L'Aquila, Italy: It can be termed as the new 'G' order of the world where the presence of various nations spells out their international political and economic status.
The latest to join the 'G' ranks is G14, a term used for the first time at the G8-G5 summit being held in this quake-hit Italian town, about 100 km northeast of Rome.
G14 is the grouping comprising G8, G5 and Egypt. The joint declaration of the G8-G5 summit was actually that of the G14. Egypt was specially called for the summit outreach meeting between G8 and G5 and comes in Friday to make up the G14.
G7, the group of the world's most wealthy and industrialized countries founded in 1975, is now better known as G8 after it included the Russian Federation a few years ago.
G8's membership comprises the main industrialised countries. It is not an international organisation, nor does it have an administrative staff with a permanent secretariat. It is a process that culminates in an annual summit at which the heads of state and government of the member countries hold talks with a view to finding solutions to the main world issues.
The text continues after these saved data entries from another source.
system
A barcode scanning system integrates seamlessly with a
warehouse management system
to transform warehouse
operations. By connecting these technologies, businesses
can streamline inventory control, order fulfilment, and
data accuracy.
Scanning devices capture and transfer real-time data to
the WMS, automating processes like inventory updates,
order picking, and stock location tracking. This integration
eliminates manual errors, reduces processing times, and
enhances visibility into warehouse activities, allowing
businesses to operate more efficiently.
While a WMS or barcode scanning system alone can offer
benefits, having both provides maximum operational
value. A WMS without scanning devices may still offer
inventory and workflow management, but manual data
Italy hosted the 2009 G8 summit as it holds the presidency of the grouping.
G5 is the grouping of emerging economies comprising Brazil, China, India, Mexico and South Africa.
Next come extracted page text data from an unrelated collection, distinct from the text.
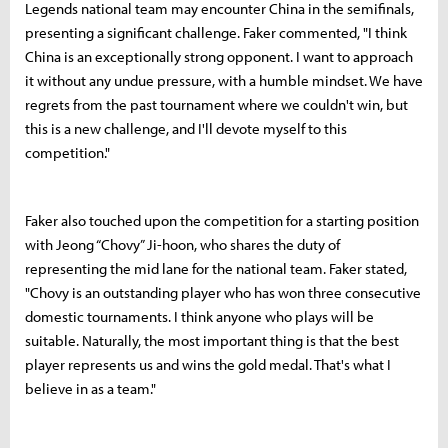
Legends national team may encounter China in the semifinals,
presenting a significant challenge. Faker commented, "I think
China is an exceptionally strong opponent. I want to approach
it without any undue pressure, with a humble mindset. We have
regrets from the past tournament where we couldn't win, but
this is a new challenge, and I'll devote myself to this
competition."
Faker also touched upon the competition for a starting position
with Jeong “Chovy” Ji-hoon, who shares the duty of
representing the mid lane for the national team. Faker stated,
"Chovy is an outstanding player who has won three consecutive
domestic tournaments. I think anyone who plays will be
suitable. Naturally, the most important thing is that the best
player represents us and wins the gold medal. That's what I
believe in as a team."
Over the years, the G7/G8 duty presidencies began inviting a number of emerging countries for specific sessions of talks on an ad hoc basis, as the emerging economies' increasing weight on the world scene made it necessary to involve them in identifying solutions to major global challenges.
The L'Aquila summit and its joint declaration by G8 and G5 has shown that the G5 is taken quite seriously by the world's most developed countries.
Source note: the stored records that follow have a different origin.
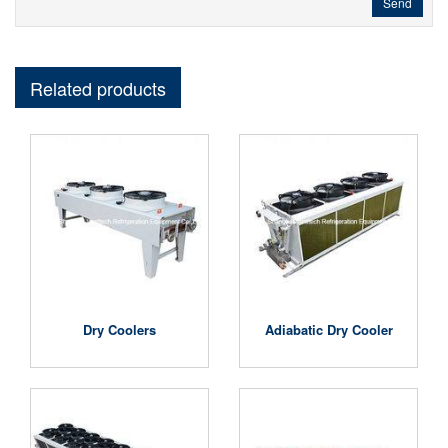
Send
Related products
Dry Coolers
Adiabatic Dry Cooler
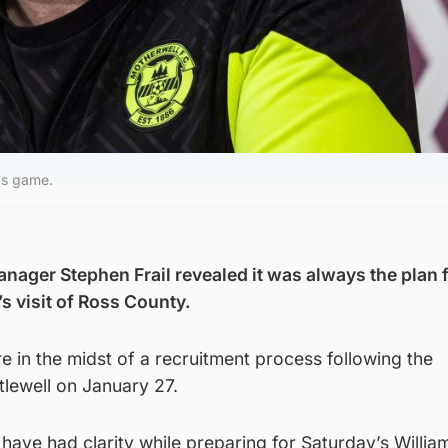
d's game.
nager Stephen Frail revealed it was always the plan f
s visit of Ross County.
 in the midst of a recruitment process following the
tlewell on January 27.
 have had clarity while preparing for Saturday’s William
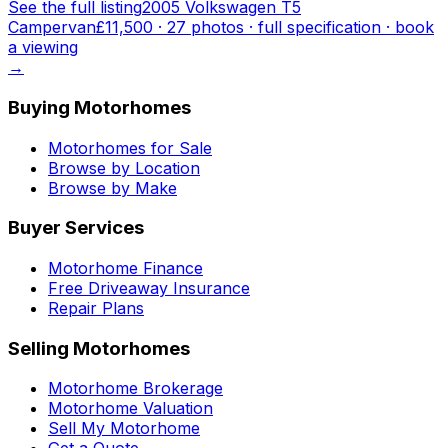
See the full listing
2005 Volkswagen T5
Campervan
£11,500
·
27
photo
s
· full specification · book
a viewing
→
Buying Motorhomes
Motorhomes for Sale
Browse by Location
Browse by Make
Buyer Services
Motorhome Finance
Free Driveaway Insurance
Repair Plans
Selling Motorhomes
Motorhome Brokerage
Motorhome Valuation
Sell My Motorhome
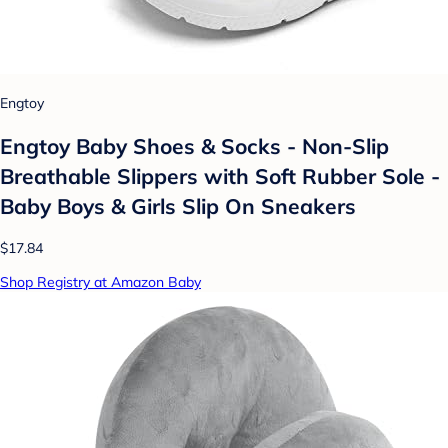
Engtoy
Engtoy Baby Shoes & Socks - Non-Slip
Breathable Slippers with Soft Rubber Sole -
Baby Boys & Girls Slip On Sneakers
$17.84
Shop Registry at Amazon Baby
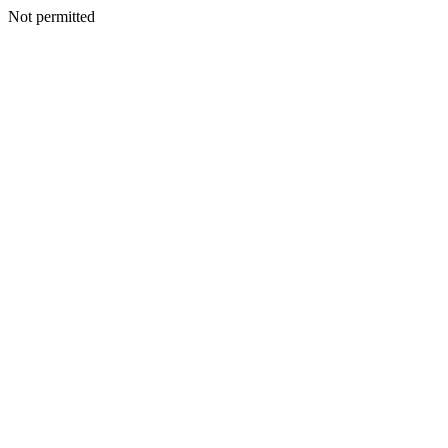
Not permitted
A number of demands of G5--including restructuring of international financial and other institutions, including the United Nations, keeping the interests of developing countries in mind while initiating action to overcome the global financial crisis and concerns on food security and climate change--were included in the joint document this time.
Another grouping, G20, founded in 1999, was in the news for its London summit in April this year. This one includes the developed and developing countries and is considered a broader international platform.
Prime Minister Manmohan Singh has already expressed his reservations about these world groupings.
"The unworkability of the existing structures has led to greater reliance on plurilateral groupings. Some of these, such as G7, later expanded to G8, are to be seen as a group of countries with common interest, not necessarily representative of the global community," Manmohan Singh said in a vision document that forms part of a compendium on contemporary global issues at the summit here.
"The original rationale of G7 was the belief that it would evolve more effective consultation among the more powerful countries on one side of the bi-polar world of the 1970s and 1980s. Its expansion to G8 reflects the disappearance of that particular faultline by the collapse of the Soviet Union. However, while the group includes many of the economically powerful nations, it is obviously not representative as it does not include any developing country."
Though the Prime Minister has pointed out that these groupings do not have a special legitimacy under the UN system, he finds the G20 grouping more comprehensive of the present world order.
"Unlike the G8+5, this group has a composite identity since all member countries participate on equal terms, including in the preparatory process. However, the selection of countries remains arbitrary and can be questioned as to its representativeness," he stated in the vision document on how the world needs to be governed in the 21st century.